How will TV historians judge Jay Leno?
The legacy of Johnny Carson was already filed and ready for perusal long before the amateur magician from Nebraska hung up his microphone in May, 1992 after nearly 30 years of hosting The Tonight Show.
Carson's imprint on television history---forget just Tonight---was plainly indelible about 10 years into his run, when the show moved from New York to Burbank. So the next 20 years were spent building on a legacy that saw the unofficial launch of countless stand-up comedians' careers and the cementing of various other entertainers into the public's consciousness.
That, plus Carson's own star grew so bright that we were blinded by it when he walked away from the studio and into retirement.
But what about Leno, whose final show as Tonight's host for 22 years was recorded on Thursday?
When Carson took the mantle in 1962, the show was eight years old and had been hosted by Steve Allen (1954-57) and Jack Paar (1957-62). Television was still in the midst of carving a swathe in pop culture. It was more than a year before the medium grew up fully with its hour-by-hour coverage of the Kennedy assassination.
Carson had the advantage of being able to use the show as his own piece of modeling clay, because when Allen and Paar hosted it, not nearly as many people were watching.
This was not the case with Leno, who took over in 1992 in a much stickier fashion, having been the winner in a two-horse race for the show's reins with David Letterman.
So there were more than a few crossed eyes watching Tonight when Leno took over. Many viewers were in one of two camps---Leno's or Letterman's. Those in the latter, no doubt, wouldn't have been unhappy if Leno crashed and burned.
Carson's fingerprints were all over everything when he hosted Tonight, from the opening monologue to the iconic interview moments to the Mighty Carson Art Players and to the audience participation games.
Leno's iconic guest moments were far fewer, and it's uncertain how many stand-up careers he truly launched. Leno's imprint pretty much was reduced to the jokes in the monologue, but some of that wasn't his fault, because Carson's team were like gold miners who didn't leave Leno's people much to discover.
Still, hosting a show for 22 years is nothing to sneeze at. The ratings may have dipped at times, but to be fair, the viewing pie was sliced into many more pieces during Leno's run than when Carson ruled late night.
Sadly, Leno will be largely remembered for two things when it comes to Tonight: the mini-controversy in the way he took over (the tiff with Letterman) and the way he regained the show from Conan O'Brien after a brief foray into the 10:00 p.m. time slot.
It's unfortunate, because those who had long moved on from the way Leno's run started, were either moved to be against him yet again when the O'Brien mess happened, or if they were too young to recall the bumpy beginning, framed O'Brien as victim.
Neither cast Leno in a good light, obviously.
If the body of Leno's work on Tonight is to be judged solely on what happened on camera, then he acquitted himself well, even if his humor was hardly cutting edge.
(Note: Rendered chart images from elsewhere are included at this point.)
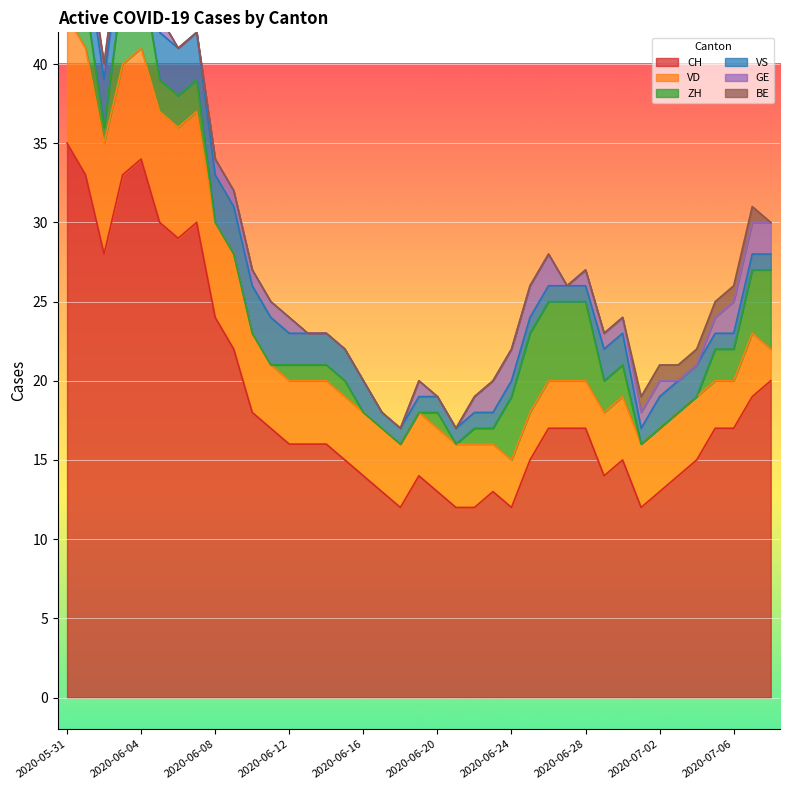

The value of VS at 2020-06-29 is 2. True or false?

True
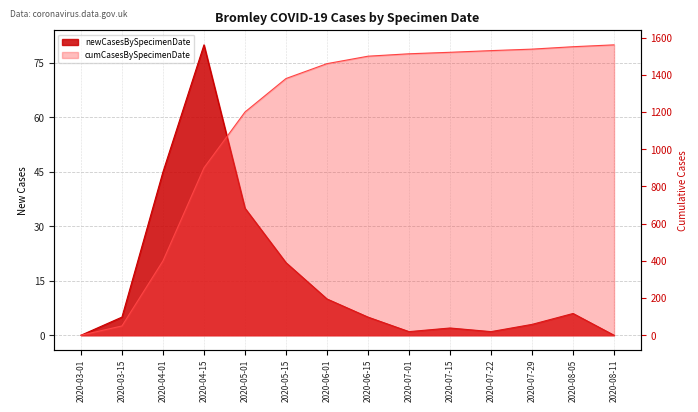

How many values in the newCasesBySpecimenDate series exceed 5?

6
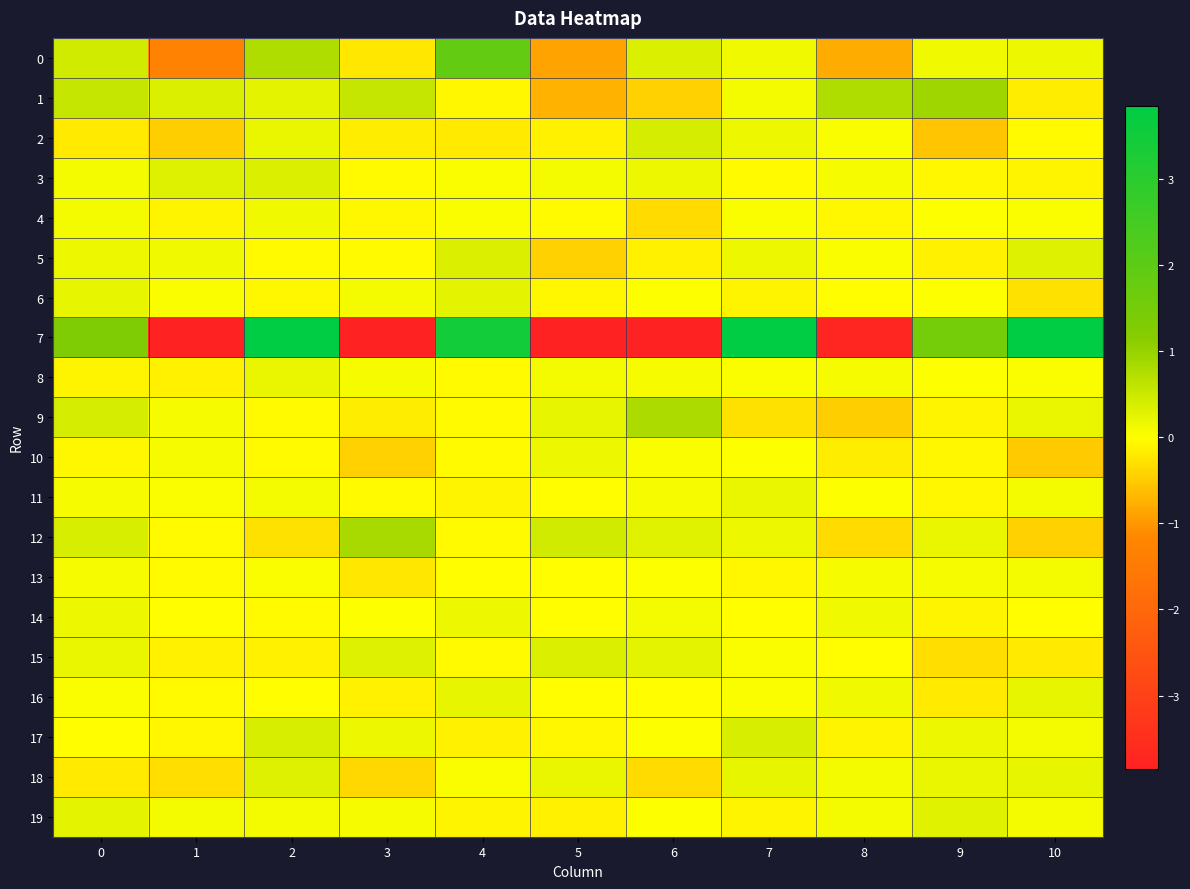

Count the number of data series in this chart.

20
If the off-camera nonsense is taken into account as well, then Jay Leno will be forever known as a polarizing character whose agenda was perhaps less than gracious at times---an opportunist who should never have come back once O'Brien was given Tonight.
Regardless, Jimmy Fallon is on the clock. It's unlikely that he'll do the show for anywhere near Leno's 22 years. And that, in of itself, is at least one feather in Jay's cap.